I came across a LinkedIn post about the Exclusive Self Attention by Zhai et al. (Apple, 2026, arXiv:2603.09078).
The core idea is surprisingly simple: standard attention has a structural problem, in that each token’s output tends to align with its own value vector instead of aggregating information from the context.
It’s as if the mechanism that should be looking outward ends up looking inward.
The authors call this phenomenon attention similarity bias and measure it on very large models, showing that the situation worsens layer after layer, with a clear, reproducible increasing trend.
I wanted to verify it myself on GPT-2 using TransformerLens, because it lets you open a model while it runs and read what’s happening inside — activations, attention weights, intermediate outputs. With that you can look layer by layer.
For the sake of experimentation and given my limitations (I’m certainly not a researcher), I restricted myself to measuring the same three quantities from Figure 1 of the paper:
- the similarity between token value vectors
- the weight each token assigns to itself in the attention pattern
- the cosine similarity between the attention output and the token’s own value vector
A token’s value vector is a projection of its representation, built before attention looks at the context.

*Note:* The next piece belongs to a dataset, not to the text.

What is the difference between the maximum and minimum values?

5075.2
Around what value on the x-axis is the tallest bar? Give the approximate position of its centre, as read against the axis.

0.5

So attention should take the value vectors of the other tokens, weight them, and return something new.
If instead the output ends up aligned with its own value vector, the token has given too much weight to itself during aggregation, and the result is nearly indistinguishable from what you’d get by ignoring everyone else.
The cosine similarity between the output and the self-value vector measures exactly this: if it’s high, attention hasn’t added information — it’s just copied.

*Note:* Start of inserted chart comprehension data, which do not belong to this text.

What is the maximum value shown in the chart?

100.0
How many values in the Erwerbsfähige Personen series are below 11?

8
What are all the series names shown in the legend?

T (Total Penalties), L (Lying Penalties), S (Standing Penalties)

The paper says: the deeper you go, the more the bias grows. I found something different: a U-shape.

High in the early layers, it drops toward the middle, then rises slightly at the end. The shape repeats across GPT-2 small, medium, and large, with one interesting detail: the minimum shifts further toward the end as the model grows — roughly halfway through for small, around 80% depth for medium and large.
There’s something else worth noting. If I look only at the trend between the first and last layer, the value goes from negative (small, 0.22) to flat (medium, 0.03) to positive (large, +0.08). That is, the larger the model, the closer the first-vs-last comparison gets to the paper’s increasing trend. The U-shape in the middle remains, though, and that the paper doesn’t predict.
One final note: gpt2-medium and gpt2-large show a sharp uptick in the last layers, accompanied by an increase in value vector similarity. That’s probably proximity to the unembedding rather than the phenomenon described in the paper, but I’ll leave it open.
I don’t have a definitive explanation for the overall picture. The obvious hypotheses: the models are different (GPT-2 is trained on WebText, the paper uses more recent architectures on FineWeb), or there’s a difference in how I extracted the activations, or the trend only emerges at larger scales. Possibly all three at once.
I can’t resolve it on my own. I’m leaving it open because it seems honest to do so, and because the question is more interesting than the answer I don’t have.